DATA SUPPLIED section start

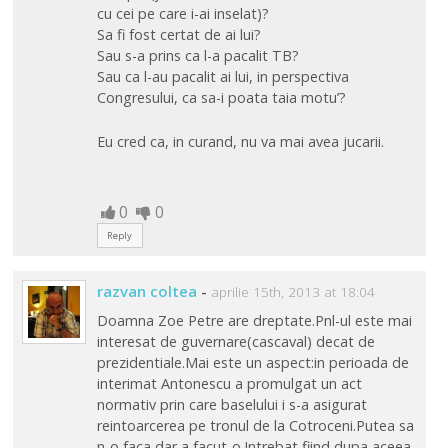
cu cei pe care i-ai inselat)?
Sa fi fost certat de ai lui?
Sau s-a prins ca l-a pacalit TB?
Sau ca l-au pacalit ai lui, in perspectiva
Congresului, ca sa-i poata taia motu’?
Eu cred ca, in curand, nu va mai avea jucarii.
0
0
Reply
razvan coltea
-
aprilie 15th, 2013 at 18:04
Doamna Zoe Petre are dreptate.Pnl-ul este mai
interesat de guvernare(cascaval) decat de
prezidentiale.Mai este un aspect:in perioada de
interimat Antonescu a promulgat un act
normativ prin care baselului i s-a asigurat
reintoarcerea pe tronul de la Cotroceni.Putea sa
n-o faca dar a facut-o.Intrebat fiind dupa aceea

DATA SUPPLIED section end

--- WHAT IS NEEDED ---
Copy out the lines above word for word, leaving out the picture.

--- EXERCISE ANSWER ---
cu cei pe care i-ai inselat)?
Sa fi fost certat de ai lui?
Sau s-a prins ca l-a pacalit TB?
Sau ca l-au pacalit ai lui, in perspectiva
Congresului, ca sa-i poata taia motu’?
Eu cred ca, in curand, nu va mai avea jucarii.
0
0
Reply
razvan coltea
-
aprilie 15th, 2013 at 18:04
Doamna Zoe Petre are dreptate.Pnl-ul este mai
interesat de guvernare(cascaval) decat de
prezidentiale.Mai este un aspect:in perioada de
interimat Antonescu a promulgat un act
normativ prin care baselului i s-a asigurat
reintoarcerea pe tronul de la Cotroceni.Putea sa
n-o faca dar a facut-o.Intrebat fiind dupa aceea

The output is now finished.